Topic Modeling with LDA - Latent Dirichlet Allocation

LDA is an algorithm that's useful for discovering a mixture of topics within a set of documents. Keep in mind that a "document" can be a number of pages or a single comment from a customer review or focus group. LDA (Latent Dirichlet Allocation) can distill a chosen/set number of topics from a large series of documents.

This can be useful for taking an overwhelming number of documents/comments/reviews, etc. and condensing them down to a series of aggregated topics you can easily get your head around.

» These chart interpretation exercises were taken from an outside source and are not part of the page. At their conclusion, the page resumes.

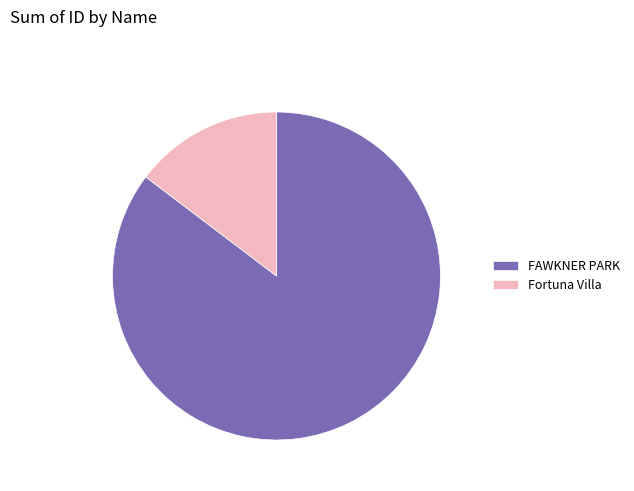

Do FAWKNER PARK and Fortuna Villa together represent more than half of the pie?

Yes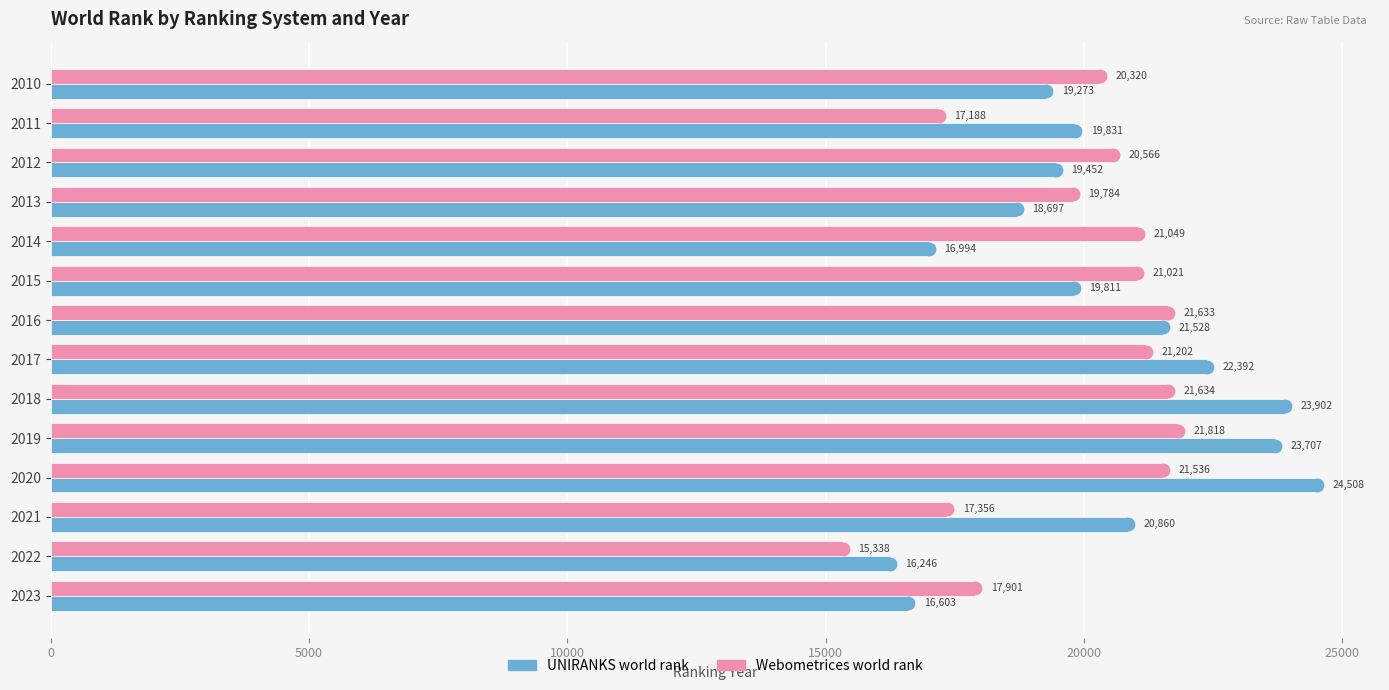

Which series contains the highest Y value?

UNIRANKS world rank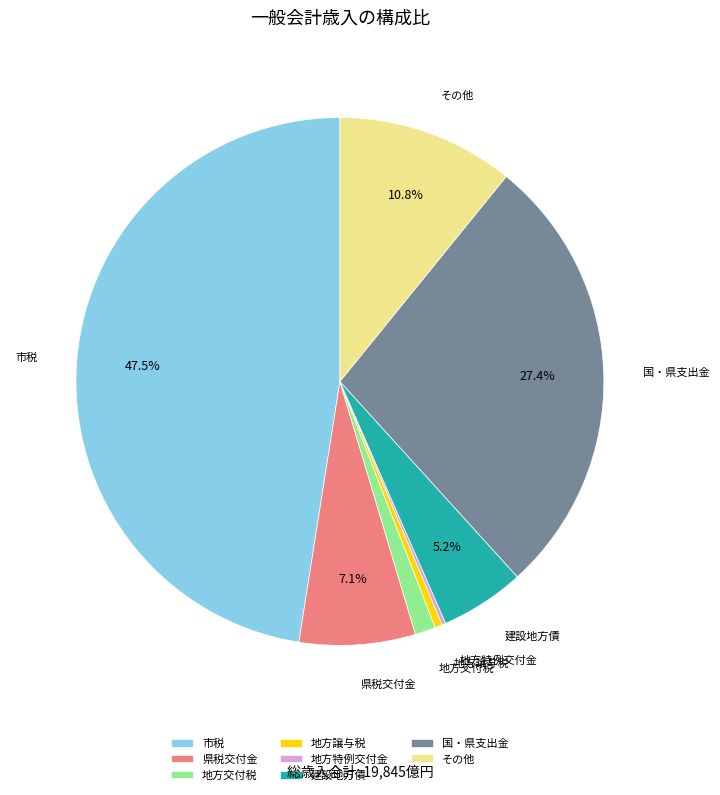

To the nearest percent, what is the difference between the largest and smallest slice percentages?

47%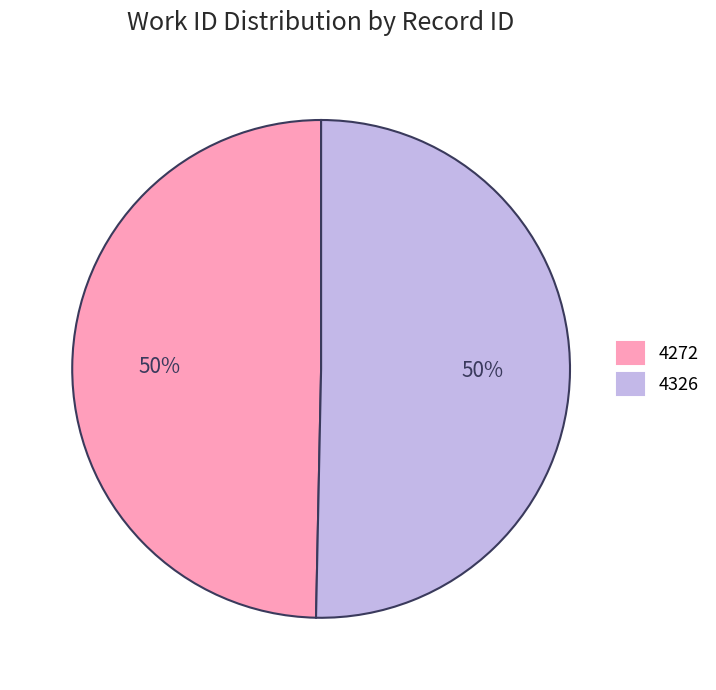

The 4272 slice represents 50% of the pie. True or false?

True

Word Embeddings as a form of Lateral Thinking

Computers don’t like words, they compute numbers. So before you can work with words, you have to convert them to some sort of number. One way to do that is to convert words into linear algebra vectors. Vectors have magnitude (size) and direction. By doing this, you can reduce the dimensionality, making the text easier to work with. Also, as linguist J.R. Firth famously said, “You shall know a word by the company it keeps.” So similar words hang out together. Which means Word Embedding algorithms (Word2Vec, GloVe) can pitch you similar words, much like a thesaurus, but often more interesting and provocative. Sometimes, words and thoughts that you would never have even considered – the very definition of Lateral Thinking.

(This is a very popular but involved approach. One I've only begun to experiment with but I believe it offers great promise.)

Text Classification with Naive Bayes Classifier / Logistic Regression / SVM / Random Forest

Naive Bayes is one of the more useful machine learning algorithms I've found for classifying text. A Naive Bayes classifier gives every word in a corpus a "vote" as to which category it might belong in. For instance, early on it was used for classifying emails into either a "spam" category or a "ham" category. But it can be used for a number of classification tasks, including Sentiment Analysis. For instance, I've used Sentiment Analysis to analyze text from an online focus group transcription where two different concepts were presented. I was able to give my researcher client a Sentiment Score (72 for the winning campaign, 28 for the losing campaign). So they had some tangible way to measure how much more the winning campaign was preferred. (In addition to other insights I text mined.)

Logistic Regression, like Naive Bayes, is also a great algorithm for classifying text. One of the added benefits of Logistic Regression is that will not only classify text into two or more categories (or "classes, hence the word "classifier") but it will also give a you a probability as to the odds that a target is in a specific category (as opposed to a simple binary "yes" or "no" answer).

Text Summarization & Tf-idf as Creative Fodder

Using Tf-idf scores and random selection, it's possible to have text pitch you a cluster of relevant, related words to brainstorm with.